=== INFORMATION PROVIDED ===

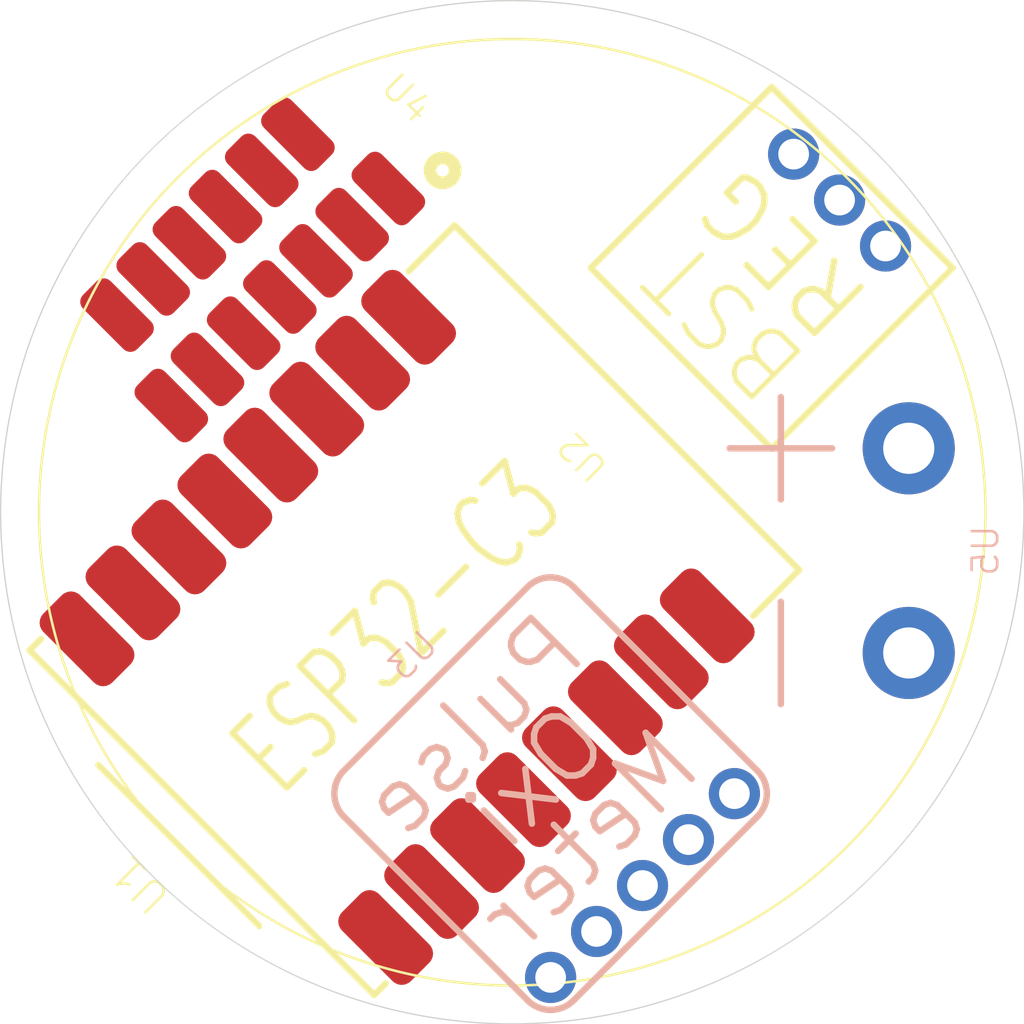
<source format=kicad_pcb>
(kicad_pcb (version 20221018) (generator pcbnew)

  (general
    (thickness 1.6)
  )

  (paper "A4")
  (layers
    (0 "F.Cu" signal)
    (31 "B.Cu" signal)
    (32 "B.Adhes" user "B.Adhesive")
    (33 "F.Adhes" user "F.Adhesive")
    (34 "B.Paste" user)
    (35 "F.Paste" user)
    (36 "B.SilkS" user "B.Silkscreen")
    (37 "F.SilkS" user "F.Silkscreen")
    (38 "B.Mask" user)
    (39 "F.Mask" user)
    (40 "Dwgs.User" user "User.Drawings")
    (41 "Cmts.User" user "User.Comments")
    (42 "Eco1.User" user "User.Eco1")
    (43 "Eco2.User" user "User.Eco2")
    (44 "Edge.Cuts" user)
    (45 "Margin" user)
    (46 "B.CrtYd" user "B.Courtyard")
    (47 "F.CrtYd" user "F.Courtyard")
    (48 "B.Fab" user)
    (49 "F.Fab" user)
    (50 "User.1" user)
    (51 "User.2" user)
    (52 "User.3" user)
    (53 "User.4" user)
    (54 "User.5" user)
    (55 "User.6" user)
    (56 "User.7" user)
    (57 "User.8" user)
    (58 "User.9" user)
  )

  (setup
    (pad_to_mask_clearance 0)
    (pcbplotparams
      (layerselection 0x00010fc_ffffffff)
      (plot_on_all_layers_selection 0x0000000_00000000)
      (disableapertmacros false)
      (usegerberextensions false)
      (usegerberattributes true)
      (usegerberadvancedattributes true)
      (creategerberjobfile true)
      (dashed_line_dash_ratio 12.000000)
      (dashed_line_gap_ratio 3.000000)
      (svgprecision 4)
      (plotframeref false)
      (viasonmask false)
      (mode 1)
      (useauxorigin false)
      (hpglpennumber 1)
      (hpglpenspeed 20)
      (hpglpendiameter 15.000000)
      (dxfpolygonmode true)
      (dxfimperialunits true)
      (dxfusepcbnewfont true)
      (psnegative false)
      (psa4output false)
      (plotreference true)
      (plotvalue true)
      (plotinvisibletext false)
      (sketchpadsonfab false)
      (subtractmaskfromsilk false)
      (outputformat 1)
      (mirror false)
      (drillshape 1)
      (scaleselection 1)
      (outputdirectory "")
    )
  )

  (net 0 "")
  (net 1 "unconnected-(U1-A5{slash}MISO{slash}GP5-Pad1)")
  (net 2 "unconnected-(U1-MOSI{slash}GP6-Pad2)")
  (net 3 "unconnected-(U1-SS{slash}GP7-Pad3)")
  (net 4 "unconnected-(U1-LED{slash}SDA{slash}GP8-Pad4)")
  (net 5 "unconnected-(U1-SCL{slash}GP9-Pad5)")
  (net 6 "unconnected-(U1-GP10-Pad6)")
  (net 7 "unconnected-(U1-TX{slash}GP20-Pad7)")
  (net 8 "unconnected-(U1-RX{slash}GP21-Pad8)")
  (net 9 "unconnected-(U1-GP0{slash}A0-Pad9)")
  (net 10 "unconnected-(U1-GP1{slash}A1-Pad10)")
  (net 11 "unconnected-(U1-GP2{slash}A2-Pad11)")
  (net 12 "unconnected-(U1-GP3{slash}A3-Pad12)")
  (net 13 "unconnected-(U1-GP4{slash}A4{slash}SCLK-Pad13)")
  (net 14 "unconnected-(U1-3V3-Pad14)")
  (net 15 "unconnected-(U1-GND-Pad15)")
  (net 16 "unconnected-(U1-5V-Pad16)")
  (net 17 "unconnected-(U2-VIN-Pad1)")
  (net 18 "unconnected-(U2-GND-Pad2)")
  (net 19 "unconnected-(U2-VOUT-Pad3)")
  (net 20 "unconnected-(U3-VIN-Pad1)")
  (net 21 "unconnected-(U3-GND-Pad2)")
  (net 22 "unconnected-(U3-SCL-Pad3)")
  (net 23 "unconnected-(U3-SDA-Pad4)")
  (net 24 "unconnected-(U3-INT-Pad5)")
  (net 25 "unconnected-(U4-VCC-Pad1)")
  (net 26 "unconnected-(U4-GND-Pad2)")
  (net 27 "unconnected-(U4-MISO-Pad3)")
  (net 28 "unconnected-(U4-MOSI-Pad4)")
  (net 29 "unconnected-(U4-SCLK-Pad5)")
  (net 30 "unconnected-(U4-LCD_CS-Pad6)")
  (net 31 "unconnected-(U4-LCD_DC-Pad7)")
  (net 32 "unconnected-(U4-LCD_RST-Pad8)")
  (net 33 "unconnected-(U4-LCD_BL-Pad9)")
  (net 34 "unconnected-(U4-TP_SDA-Pad10)")
  (net 35 "unconnected-(U4-TP_SCL-Pad11)")
  (net 36 "unconnected-(U4-TP_INT-Pad12)")
  (net 37 "unconnected-(U4-TP_RST-Pad13)")
  (net 38 "unconnected-(U5-+-Pad1)")
  (net 39 "unconnected-(U5---Pad2)")

  (footprint "dpit:Boost_Regulator_FP" (layer "F.Cu") (at 162.796051 87.796051 135))

  (footprint "dpit:ESP32-C3-SUPERMINI-FP" (layer "F.Cu") (at 145.5 104.5 135))

  (footprint "dpit:Round LCD" (layer "F.Cu") (at 139.5 90.171573 -45))

  (footprint "dpit:PulseOxiMeter-FP" (layer "B.Cu") (at 155.092102 114.592103 -135))

  (footprint "dpit:BatPads_FP" (layer "B.Cu") (at 165.5 101.5 -90))

  (gr_circle (center 150 100) (end 168.5 100)
    (stroke (width 0.1) (type default)) (fill none) (layer "F.SilkS") (tstamp b04bebc1-54e1-4a6e-9e3b-48fd6f5b124b))
  (gr_circle (center 150 100) (end 170 100)
    (stroke (width 0.05) (type default)) (fill none) (layer "Edge.Cuts") (tstamp 468a6563-431d-423e-8bdd-d1312a84085b))

)

</source>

===

◆ **WHAT TO DO**
Nothing but an exact copy of the data above, minus its pictures, should appear in the response.

◆ **ANSWER TO THIS EXERCISE**
<source format=kicad_pcb>
(kicad_pcb (version 20221018) (generator pcbnew)

  (general
    (thickness 1.6)
  )

  (paper "A4")
  (layers
    (0 "F.Cu" signal)
    (31 "B.Cu" signal)
    (32 "B.Adhes" user "B.Adhesive")
    (33 "F.Adhes" user "F.Adhesive")
    (34 "B.Paste" user)
    (35 "F.Paste" user)
    (36 "B.SilkS" user "B.Silkscreen")
    (37 "F.SilkS" user "F.Silkscreen")
    (38 "B.Mask" user)
    (39 "F.Mask" user)
    (40 "Dwgs.User" user "User.Drawings")
    (41 "Cmts.User" user "User.Comments")
    (42 "Eco1.User" user "User.Eco1")
    (43 "Eco2.User" user "User.Eco2")
    (44 "Edge.Cuts" user)
    (45 "Margin" user)
    (46 "B.CrtYd" user "B.Courtyard")
    (47 "F.CrtYd" user "F.Courtyard")
    (48 "B.Fab" user)
    (49 "F.Fab" user)
    (50 "User.1" user)
    (51 "User.2" user)
    (52 "User.3" user)
    (53 "User.4" user)
    (54 "User.5" user)
    (55 "User.6" user)
    (56 "User.7" user)
    (57 "User.8" user)
    (58 "User.9" user)
  )

  (setup
    (pad_to_mask_clearance 0)
    (pcbplotparams
      (layerselection 0x00010fc_ffffffff)
      (plot_on_all_layers_selection 0x0000000_00000000)
      (disableapertmacros false)
      (usegerberextensions false)
      (usegerberattributes true)
      (usegerberadvancedattributes true)
      (creategerberjobfile true)
      (dashed_line_dash_ratio 12.000000)
      (dashed_line_gap_ratio 3.000000)
      (svgprecision 4)
      (plotframeref false)
      (viasonmask false)
      (mode 1)
      (useauxorigin false)
      (hpglpennumber 1)
      (hpglpenspeed 20)
      (hpglpendiameter 15.000000)
      (dxfpolygonmode true)
      (dxfimperialunits true)
      (dxfusepcbnewfont true)
      (psnegative false)
      (psa4output false)
      (plotreference true)
      (plotvalue true)
      (plotinvisibletext false)
      (sketchpadsonfab false)
      (subtractmaskfromsilk false)
      (outputformat 1)
      (mirror false)
      (drillshape 1)
      (scaleselection 1)
      (outputdirectory "")
    )
  )

  (net 0 "")
  (net 1 "unconnected-(U1-A5{slash}MISO{slash}GP5-Pad1)")
  (net 2 "unconnected-(U1-MOSI{slash}GP6-Pad2)")
  (net 3 "unconnected-(U1-SS{slash}GP7-Pad3)")
  (net 4 "unconnected-(U1-LED{slash}SDA{slash}GP8-Pad4)")
  (net 5 "unconnected-(U1-SCL{slash}GP9-Pad5)")
  (net 6 "unconnected-(U1-GP10-Pad6)")
  (net 7 "unconnected-(U1-TX{slash}GP20-Pad7)")
  (net 8 "unconnected-(U1-RX{slash}GP21-Pad8)")
  (net 9 "unconnected-(U1-GP0{slash}A0-Pad9)")
  (net 10 "unconnected-(U1-GP1{slash}A1-Pad10)")
  (net 11 "unconnected-(U1-GP2{slash}A2-Pad11)")
  (net 12 "unconnected-(U1-GP3{slash}A3-Pad12)")
  (net 13 "unconnected-(U1-GP4{slash}A4{slash}SCLK-Pad13)")
  (net 14 "unconnected-(U1-3V3-Pad14)")
  (net 15 "unconnected-(U1-GND-Pad15)")
  (net 16 "unconnected-(U1-5V-Pad16)")
  (net 17 "unconnected-(U2-VIN-Pad1)")
  (net 18 "unconnected-(U2-GND-Pad2)")
  (net 19 "unconnected-(U2-VOUT-Pad3)")
  (net 20 "unconnected-(U3-VIN-Pad1)")
  (net 21 "unconnected-(U3-GND-Pad2)")
  (net 22 "unconnected-(U3-SCL-Pad3)")
  (net 23 "unconnected-(U3-SDA-Pad4)")
  (net 24 "unconnected-(U3-INT-Pad5)")
  (net 25 "unconnected-(U4-VCC-Pad1)")
  (net 26 "unconnected-(U4-GND-Pad2)")
  (net 27 "unconnected-(U4-MISO-Pad3)")
  (net 28 "unconnected-(U4-MOSI-Pad4)")
  (net 29 "unconnected-(U4-SCLK-Pad5)")
  (net 30 "unconnected-(U4-LCD_CS-Pad6)")
  (net 31 "unconnected-(U4-LCD_DC-Pad7)")
  (net 32 "unconnected-(U4-LCD_RST-Pad8)")
  (net 33 "unconnected-(U4-LCD_BL-Pad9)")
  (net 34 "unconnected-(U4-TP_SDA-Pad10)")
  (net 35 "unconnected-(U4-TP_SCL-Pad11)")
  (net 36 "unconnected-(U4-TP_INT-Pad12)")
  (net 37 "unconnected-(U4-TP_RST-Pad13)")
  (net 38 "unconnected-(U5-+-Pad1)")
  (net 39 "unconnected-(U5---Pad2)")

  (footprint "dpit:Boost_Regulator_FP" (layer "F.Cu") (at 162.796051 87.796051 135))

  (footprint "dpit:ESP32-C3-SUPERMINI-FP" (layer "F.Cu") (at 145.5 104.5 135))

  (footprint "dpit:Round LCD" (layer "F.Cu") (at 139.5 90.171573 -45))

  (footprint "dpit:PulseOxiMeter-FP" (layer "B.Cu") (at 155.092102 114.592103 -135))

  (footprint "dpit:BatPads_FP" (layer "B.Cu") (at 165.5 101.5 -90))

  (gr_circle (center 150 100) (end 168.5 100)
    (stroke (width 0.1) (type default)) (fill none) (layer "F.SilkS") (tstamp b04bebc1-54e1-4a6e-9e3b-48fd6f5b124b))
  (gr_circle (center 150 100) (end 170 100)
    (stroke (width 0.05) (type default)) (fill none) (layer "Edge.Cuts") (tstamp 468a6563-431d-423e-8bdd-d1312a84085b))

)

</source>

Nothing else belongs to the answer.